Kinder Morgan (NYSE: KMI) announced that the company plans to increase its distribution to an annualized rate of $0.80 per share, starting with the disbursement in mid-February 2016. Living up to this guidance would result in a 60 percent bump from the current annualized run rate of $0.50 per share.
The company also aims to grow its payout by an additional 25 percent in 2019 and 2020, while management highlighted the potential for $2 billion worth of opportunistic stock buybacks. Management pledged to accomplish these goals without issuing debt or equity.
Impressive guidance aside, Kinder Morgan must still refinance $8.333 billion worth of debt maturities between now and the end of 2020—a process that could result in significant cost savings, assuming the credit market remains accommodating.
The four Kinder Morgan bonds that mature next year, for example, have coupon rates ranging from 5.95 to 7.25 percent. By comparison, the midstream giant’s debt maturing in February 2046 yields 4.98 percent to maturity. Fitch Ratings also declared the planned dividend increase “neutral” for the company’s BBB- credit rating.
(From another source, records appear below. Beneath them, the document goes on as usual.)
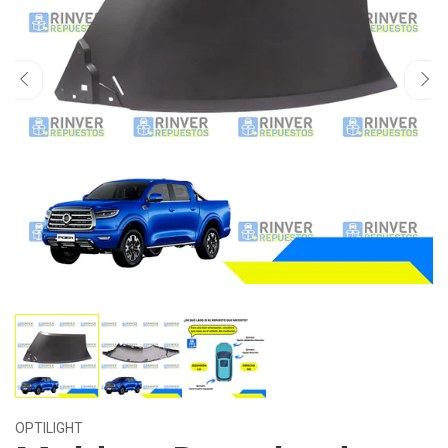
OPTILIGHT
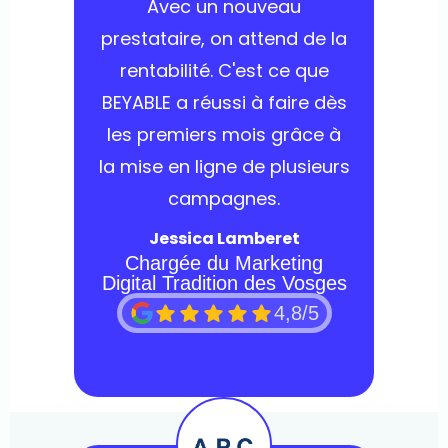
Avec un nouveau
prestataire, on attend de la
rentabilité. C'est ce que
BEYABLE a réussi à faire dès
les premiers mois grâce à
la mise en ligne de plusieurs
campagnes.
Jessica Lamberet
Chargée du Marketing
Digital Tradition des Vosges
4,8/5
Although the market reacted positively to Kinder Morgan’s guidance, the stock remains a show-me story that trades at a heavily discounted multiple of about 10 times operating cash flow.
In contrast, midstream bellwether Enterprise Products Partners LP (NYSE: EPD), which boasts a strong balance sheet, integrated asset base and steady distribution growth, trades at about 14.5 times operating cash flow.
This valuation gap reflects the reputational damage incurred when Kinder Morgan slashed its dividend by 75.5 percent in late 2015 to preserve its investment-grade credit rating. Some investors also remain concerned by the company’s elevated leverage ratio—about 5 times operating cash flow—and the viability of its plan to deleverage through growth.
Bottom Line: To earn a higher multiple, Kinder Morgan will need to live up to its guidance and report consistently solid operating results.